In video games, he finds an enormous amount of effort. Games have puzzles and force you to solve all sorts of logical, reasoning, pattern-spotting things. They involve long-term thinking - he quotes a line of tasks in one of the Link games that gets incredibly, incredibly complicated. The amount of guessing, and just figuring out what to do is intense. You have a general guideline for what you're supposed to do, but often it takes some guessing and running around to get it right. He cites the length of game walk-throughs as evidence of complexity that non-gamers vastly underestimate.

He also completely denies the idea that games decrease players' patience by giving instant gratification. I don't know where this idea came from, but it's one of the more annoying ones to me, so I'm going to talk about it. I do remember my dad walking by and citing it while I was playing a game on the PS2, Jak and Daxter. I was trying to beat the final boss for the 20th or so time in a row. The same fight, over and over, for probably an hour. After untold hours of playing the game to get to this point, and with untold hours left to complete every task and find every orb so I could finally have that coveted "100%" on my file. I probably could have read every well-known Jane Austen book in the amount of time I spent playing this one game, my very first full RPG.

In the next part of the book, he talks about TV shows. His claim is that TV shows have gotten increasingly socially complex, with more characters, more plot lines at any particular time, more expectations that the viewer will figure out what's going on without the answer thrown on a silver platter. Reality TV may be dumb in content, but it uses the parts of our brain dedicated to figuring out social connections and how to work with them.

What I wonder is what his perspective on online worlds is. The book was written in 2005, before the big boom. If keeping up on social relations and sharpening people skills is a good thing, and the basic structure of games is a good thing...shouldn't my WoW addiction be a very good thing? I do feel like WoW quests are not generally very complex, with a few exceptions, but the long-term strategy stuff definitely plays a huge role. For most people, I hope.

Saturday, April 18, 2009

Krisssssssy, or, I gained 4 flow while also writing this entry.

So, I immediately went home to try out ourWorld after lecture. This is the worst/best idea ever. A game that rewards you for playing (not mastering, just playing) a variety of super-addictive minigames? Where you get cute clothing and cute dance moves?

So, while playing this, I was trying to track my thoughts and be aware of what I was doing. While playing Rings, one of the little puzzle games, I constantly felt like I could do better. I could get further, I could put more rings down, I could get bigger stacks. I just needed some practice. I can't speak about the specific neural pathways and transmitters and that sort of thing, but I definitely know I had a weird excited/relaxed state. I also think it had little spikes, with the tension rising as the 6 slots filled up, and easing a little every time I managed to sink a perfect stack.

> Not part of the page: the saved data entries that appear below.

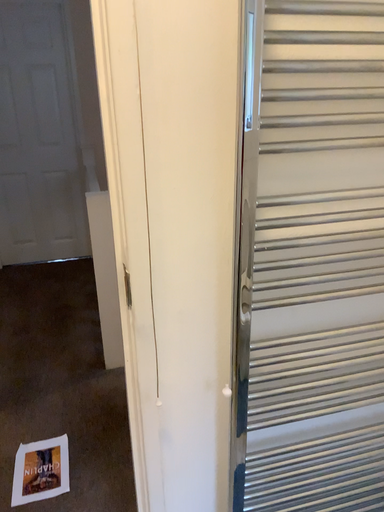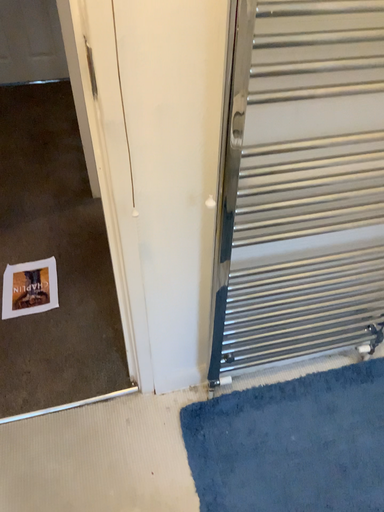
Question: How did the camera likely rotate when shooting the video?

Choices:
 (A) rotated downward
 (B) rotated upward

Answer: (A)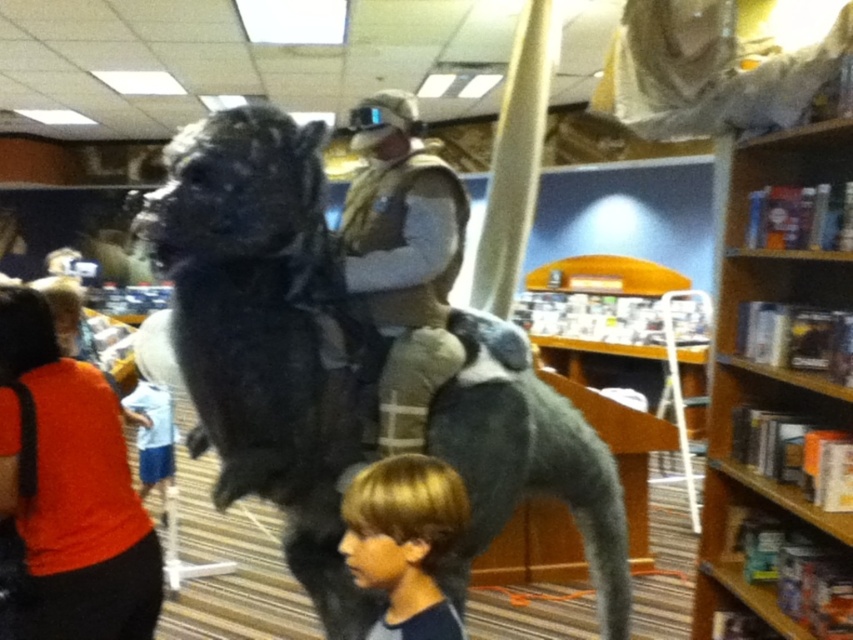
From the picture: Does wooden bookshelf at right appear over tan fabric vest at center?

No.

Is wooden bookshelf at right below tan fabric vest at center?

Indeed, wooden bookshelf at right is positioned under tan fabric vest at center.

Locate an element on the screen. wooden bookshelf at right is located at coordinates (769, 372).

Which is behind, point (326, 349) or point (775, 170)?

The point (775, 170) is more distant.

Identify the location of furry black creature at center. (270, 333).

Describe the element at coordinates (270, 333) in the screenshot. I see `furry black creature at center` at that location.

Who is more forward, (363, 458) or (13, 492)?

It was similar for other minigames, and switching between them seemed to only make the effect worse, because I was already keyed into solving visual puzzles fast, but now I was switching between them. It was sort of like what one of my friends called muscle confusion - where you keep switching between exercises, like from biking to elliptical to backwards elliptical. I was doing effectively the same thing over and over, but by varying the details, it ended up more intense.

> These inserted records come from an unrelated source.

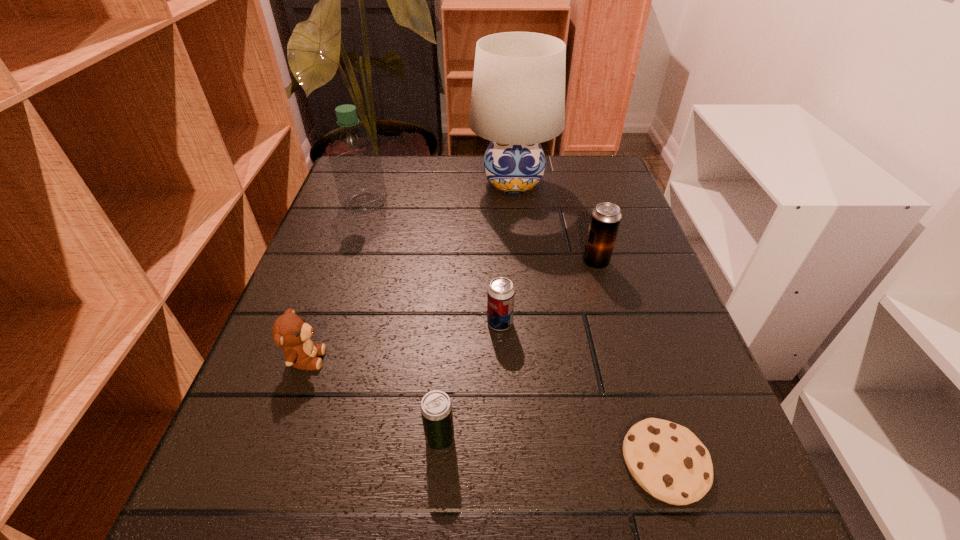
Find the location of `vacant space that's between the teddy bear and the tallest object`. vacant space that's between the teddy bear and the tallest object is located at coordinates (410, 271).

This screenshot has width=960, height=540. In order to click on blank region between the fourth nearest object and the teddy bear in this screenshot , I will do `click(403, 341)`.

Where is `empty location between the fourth farthest object and the tallest beer can`? The width and height of the screenshot is (960, 540). empty location between the fourth farthest object and the tallest beer can is located at coordinates (548, 293).

At what (x,y) coordinates should I click in order to perform the action: click on unoccupied area between the fifth nearest object and the fifth object from right to left. Please return your answer as a coordinate pair (x, y). This screenshot has width=960, height=540. Looking at the image, I should click on (518, 350).

What are the coordinates of `object that stands as the third closest to the second tallest object` in the screenshot? It's located at (501, 293).

Locate an element on the screen. The height and width of the screenshot is (540, 960). the third closest object to the lampshade is located at coordinates (501, 293).

What are the coordinates of `beer can identified as the second closest to the leftmost beer can` in the screenshot? It's located at (605, 220).

The width and height of the screenshot is (960, 540). Identify the location of beer can that is the closest to the teddy bear. (436, 408).

The width and height of the screenshot is (960, 540). In order to click on vacant area that satisfies the following two spatial constraints: 1. on the front side of the fifth object from right to left; 2. on the left side of the second tallest object in this screenshot , I will do `click(285, 438)`.

This screenshot has height=540, width=960. Find the location of `vacant space that satisfies the following two spatial constraints: 1. on the front-facing side of the lampshade; 2. on the face of the fifth farthest object`. vacant space that satisfies the following two spatial constraints: 1. on the front-facing side of the lampshade; 2. on the face of the fifth farthest object is located at coordinates pos(532,359).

That's just normal minigame stuff, though. The flow system I find particularly insidious. It provided a concrete measurement of how much time I'd spent on there, and a little goal to set for myself each time I was on (10 flow). It also was positive rather than negative - if they'd done the same thing with just an outright clock, I would probably feel bad about spending x number of minutes on, but gaining 10 flow was seen as an accomplishment. (See? I don't even know how long it usually takes me to get 10 flow.) Even if it really is just a clock of how much time I spend playing games. It's also not just awarding coins. I might actually eventually realize that I really like the clothes I have now and don't really need to buy anything more. I have over 4,000 coins that I just can't really think of using. 4,000 is also such a high number I don't see the impact as much as I do with my 10 flow that I keep spending and regenerating.

I also saw the whole word-of-mouth thing meeting the whole addiction thing, as within two days my sister was stuck playing it, too.

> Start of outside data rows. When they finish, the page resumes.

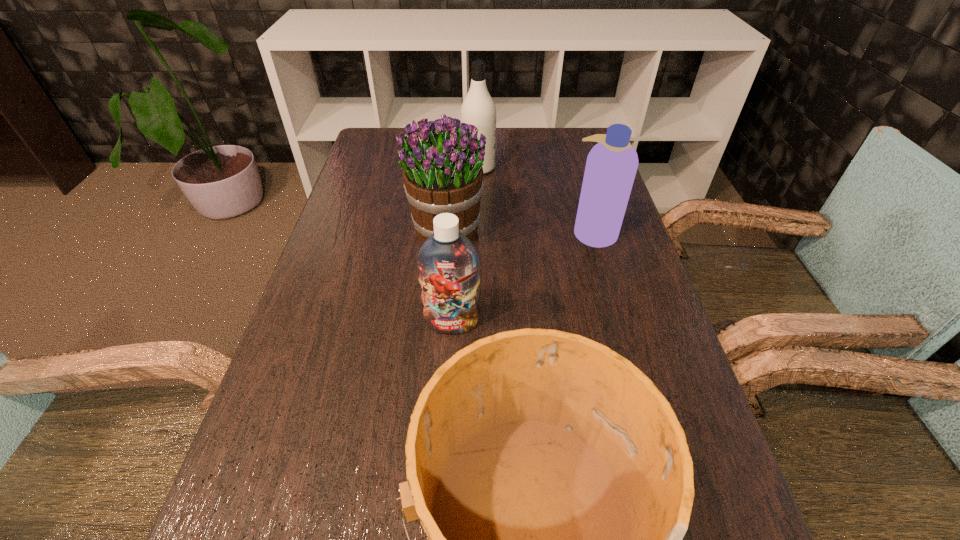
Point out which shampoo is positioned as the nearest to the bouquet. Please provide its 2D coordinates. Your answer should be formatted as a tuple, i.e. [(x, y)], where the tuple contains the x and y coordinates of a point satisfying the conditions above.

[(478, 108)]

You are a GUI agent. You are given a task and a screenshot of the screen. Output one action in this format:
    pyautogui.click(x=<x>, y=<y>)
    Task: Click on the shampoo that is the second closest to the second nearest object
    This screenshot has width=960, height=540.
    Given the screenshot: What is the action you would take?
    pyautogui.click(x=478, y=108)

Identify the location of free location that satisfies the following two spatial constraints: 1. on the front-facing side of the farthest object; 2. on the back side of the rightmost shampoo. This screenshot has height=540, width=960. (478, 232).

Identify the location of vacant space that satisfies the following two spatial constraints: 1. on the front side of the bouquet; 2. on the left side of the rightmost shampoo. (446, 232).

Where is `free spot that satisfies the following two spatial constraints: 1. on the front-facing side of the farthest shampoo; 2. on the front label of the nearest shampoo`? The width and height of the screenshot is (960, 540). free spot that satisfies the following two spatial constraints: 1. on the front-facing side of the farthest shampoo; 2. on the front label of the nearest shampoo is located at coordinates (478, 323).

Locate an element on the screen. The height and width of the screenshot is (540, 960). vacant space that satisfies the following two spatial constraints: 1. on the front-facing side of the second farthest shampoo; 2. on the left side of the farthest shampoo is located at coordinates (478, 232).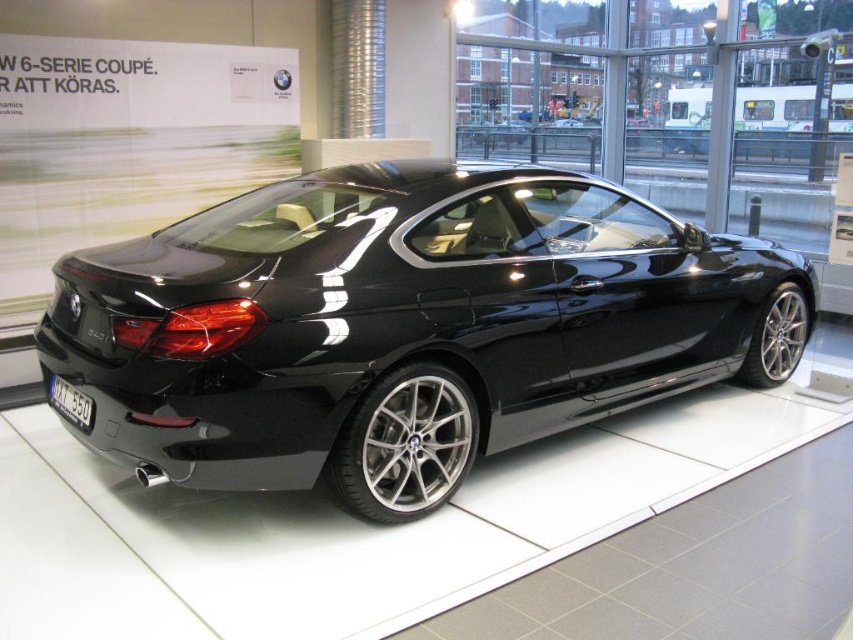
Is point (183, 445) positioned behind point (59, 404)?

No, it is in front of (59, 404).

Does glossy black car at center appear over black plastic license plate at rear?

Yes, glossy black car at center is above black plastic license plate at rear.

Identify the location of glossy black car at center. (405, 326).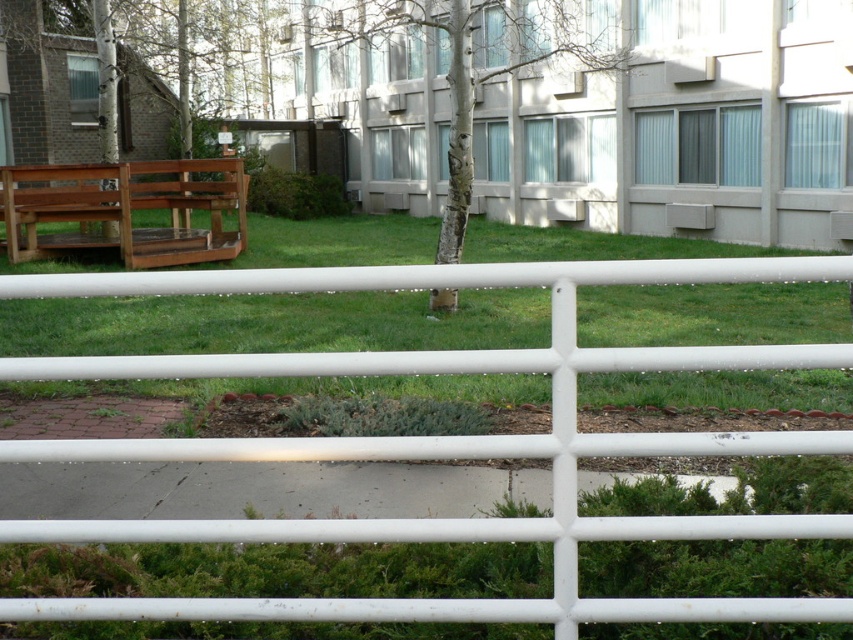
You are a gardener planning to mow the green grass at center and trim the smooth bark tree at center. Which task would require more time due to the size difference between the two?

The smooth bark tree at center would require more time to trim because it occupies more space than the green grass at center.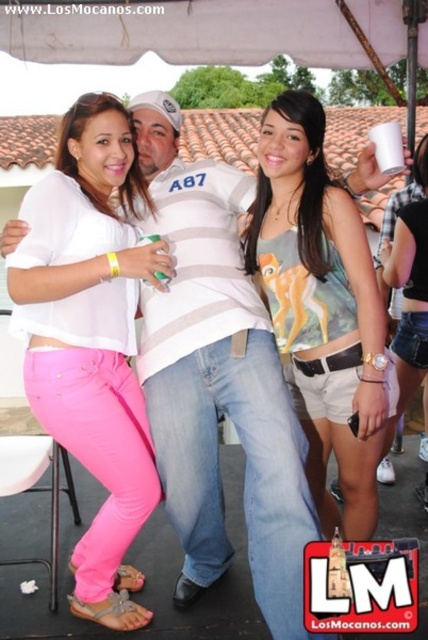
Is point (246, 48) behind point (44, 440)?

Yes, it is.

Which is below, white fabric canopy at upper center or pink fabric stool at lower left?

pink fabric stool at lower left

The width and height of the screenshot is (428, 640). What do you see at coordinates (181, 32) in the screenshot?
I see `white fabric canopy at upper center` at bounding box center [181, 32].

At what (x,y) coordinates should I click in order to perform the action: click on white fabric canopy at upper center. Please return your answer as a coordinate pair (x, y). Looking at the image, I should click on (181, 32).

Which is below, matte pink pants at center or white fabric canopy at upper center?

matte pink pants at center

Can you confirm if matte pink pants at center is smaller than white fabric canopy at upper center?

No, matte pink pants at center is not smaller than white fabric canopy at upper center.

Which is in front, point (91, 97) or point (207, 45)?

Point (91, 97) is more forward.

The width and height of the screenshot is (428, 640). Identify the location of matte pink pants at center. (92, 340).

Does white matte cup at upper center have a larger size compared to green plastic cup at center?

Indeed, white matte cup at upper center has a larger size compared to green plastic cup at center.

Which is behind, point (379, 145) or point (142, 241)?

Positioned behind is point (379, 145).

Which is behind, point (377, 141) or point (160, 240)?

Positioned behind is point (377, 141).

The image size is (428, 640). I want to click on white matte cup at upper center, so click(388, 147).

So, I'm going to go now. I need to get two more flow while playing tonight, or I won't have an even 10 and won't be able to click the more efficient giant bubbles.

Wednesday, April 8, 2009

Well, maybe it influenced me a little more than I thought.

As I mentioned in my last post, before my angry rant about my WoW-jacker, someone molested me right away in Second Life. I brushed it off as a sort of "Well, that was weird" incident, but I think it might deserve more elaboration. Well, that and it's the most interesting thing I can think to talk about right now.

I was standing in a starting area. I looked remarkably confused, so someone who was apparently stationed there to greet people sent me some notecards with basic game facts on them. I was standing there, reading them, and not talking or moving or anything. I'm not sure how or if Second Life displays being AFK, but it's possible this guy thought I was.

I was the prototype girl in the pink dress. I think she's called "the girl next door." He was some guy in a suit, with nothing distinctive about him. He touched my lovely lady lumps. I stood there silently, because I was way, way too confused to do anything about it. Same thing happened in a bar in Germany. Long story. Finally, I managed to simply press the down arrow and step back from him.

This week, I went back to try it again. I was walking around the area where the free clothing is, trying everything on. I found an adorable outfit with a micro-skirt and a cat shirt that showed my midriff, but felt too undressed after only a few minutes, and had to go back and try to find something else. Eventually, I found the option to edit and create your own clothing, and so I made my shirt as long as possible. I couldn't find a skirt that was long enough, so I created plain black slacks. Soon I found a dark gray hoodie with just a few purple stars on the front. So, I stepped back to see how I looked, and it struck me that I looked rather like someone who had in fact just been molested and was now trying to draw as little attention to herself as possible.

Friday, April 3, 2009

Well, my luck is great so far.

Game Journal – Week 1

This has not been a good week in the gaming world for me. I have Eve Online downloaded and installed, but haven’t really tried to play it yet. I finally installed Sims 2 on my new computer that will actually run it, surprise surprise. I created an account on Second Life, pretty little Kristin Frostwych. I was molested within the first half hour, but got over it. Then I opened WoW to play for probably the third or fourth time since last summer.

It opened automatically to a server I’ve never created a character on. There were nine characters there, a few little 5-10s, but also a 40, a 30, and a 20. All of them were male, and I never play male. The 40 was a rogue, and I really, really cannot play a rogue. You can imagine how thrilled I was.

I checked out my main character, a 69 Tauren hunter, and she was exactly where I left her, with all of her possessions. I initially thought I was missing a BE, but she was there, too. All of my keybindings were messed up; imagine a very confused-looking cow running sideways, stopping, and then running sideways again. I reset them to default, and changed the few I like changed.

This is like a test of players’ attachment to avatars and the sanctity of gaming in high-stress environments. The third thing I did, after changing my password and inspecting my account for damage, was of course to blog about it in a WoW group. Once it was clear there was no actual damage done to my account, people started saying things like, “Man, it's like those stories about burglars who break into your home and do the dishes,” and “Lol, weird but funny really. Maybe someone was being kind and just felt like leveling some characters for you?”

I felt really strange about this. I did not like, on principle, someone else playing with my stuff. I'm never going to use these new characters. It's not a favor to me. I'm considering deleting all of them, after maybe making an alt to mail anything valuable to, just in case I ever have reason to play on that server. But - "kind"? Really, people?